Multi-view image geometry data

────────────────────────────────────────

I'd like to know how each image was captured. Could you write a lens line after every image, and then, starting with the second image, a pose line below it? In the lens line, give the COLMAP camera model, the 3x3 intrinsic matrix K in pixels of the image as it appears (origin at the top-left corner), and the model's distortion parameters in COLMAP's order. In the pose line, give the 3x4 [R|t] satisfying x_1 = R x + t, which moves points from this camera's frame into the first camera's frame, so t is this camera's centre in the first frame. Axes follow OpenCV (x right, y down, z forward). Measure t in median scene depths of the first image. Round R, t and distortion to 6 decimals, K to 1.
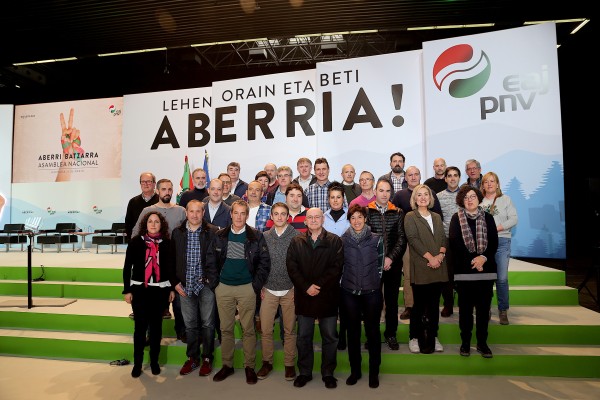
lens RADIAL K [[438.8, 0, 300.0], [0, 438.8, 200.0], [0, 0, 1]] dist [-0.070335, -0.000679]
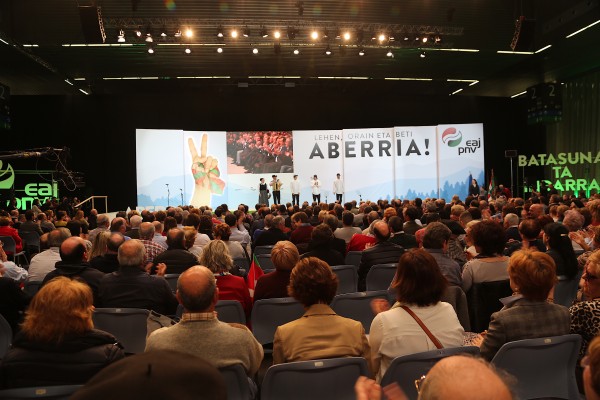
lens RADIAL K [[561.9, 0, 300.0], [0, 561.9, 200.0], [0, 0, 1]] dist [-0.019289, 0.125529]
pose [[0.940551, -0.018371, 0.339155, -1.414827], [-0.000080, 0.998524, 0.054310, -0.070530], [-0.339653, -0.051108, 0.939161, -1.659066]]
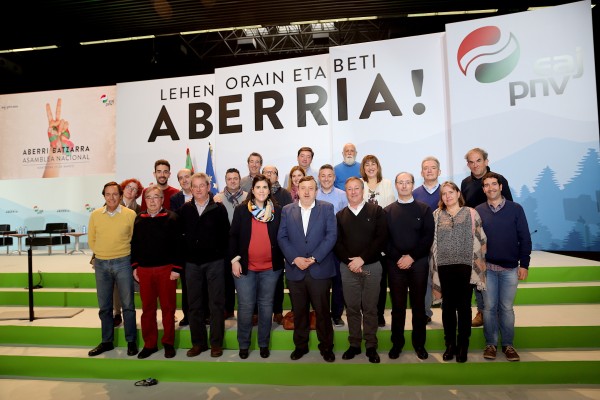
lens RADIAL K [[445.5, 0, 300.0], [0, 445.5, 200.0], [0, 0, 1]] dist [-0.056454, 0.001680]
pose [[0.999169, -0.014477, 0.038103, -0.061082], [0.014037, 0.999832, 0.011786, 0.001246], [-0.038267, -0.011241, 0.999204, 0.045230]]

────────────────────────────────────────

Although the records hold pictures, return only what remains, word for word.

▸ **RESPONSE TO THE EXERCISE**:
I'd like to know how each image was captured. Could you write a lens line after every image, and then, starting with the second image, a pose line below it? In the lens line, give the COLMAP camera model, the 3x3 intrinsic matrix K in pixels of the image as it appears (origin at the top-left corner), and the model's distortion parameters in COLMAP's order. In the pose line, give the 3x4 [R|t] satisfying x_1 = R x + t, which moves points from this camera's frame into the first camera's frame, so t is this camera's centre in the first frame. Axes follow OpenCV (x right, y down, z forward). Measure t in median scene depths of the first image. Round R, t and distortion to 6 decimals, K to 1.
lens RADIAL K [[438.8, 0, 300.0], [0, 438.8, 200.0], [0, 0, 1]] dist [-0.070335, -0.000679]
lens RADIAL K [[561.9, 0, 300.0], [0, 561.9, 200.0], [0, 0, 1]] dist [-0.019289, 0.125529]
pose [[0.940551, -0.018371, 0.339155, -1.414827], [-0.000080, 0.998524, 0.054310, -0.070530], [-0.339653, -0.051108, 0.939161, -1.659066]]
lens RADIAL K [[445.5, 0, 300.0], [0, 445.5, 200.0], [0, 0, 1]] dist [-0.056454, 0.001680]
pose [[0.999169, -0.014477, 0.038103, -0.061082], [0.014037, 0.999832, 0.011786, 0.001246], [-0.038267, -0.011241, 0.999204, 0.045230]]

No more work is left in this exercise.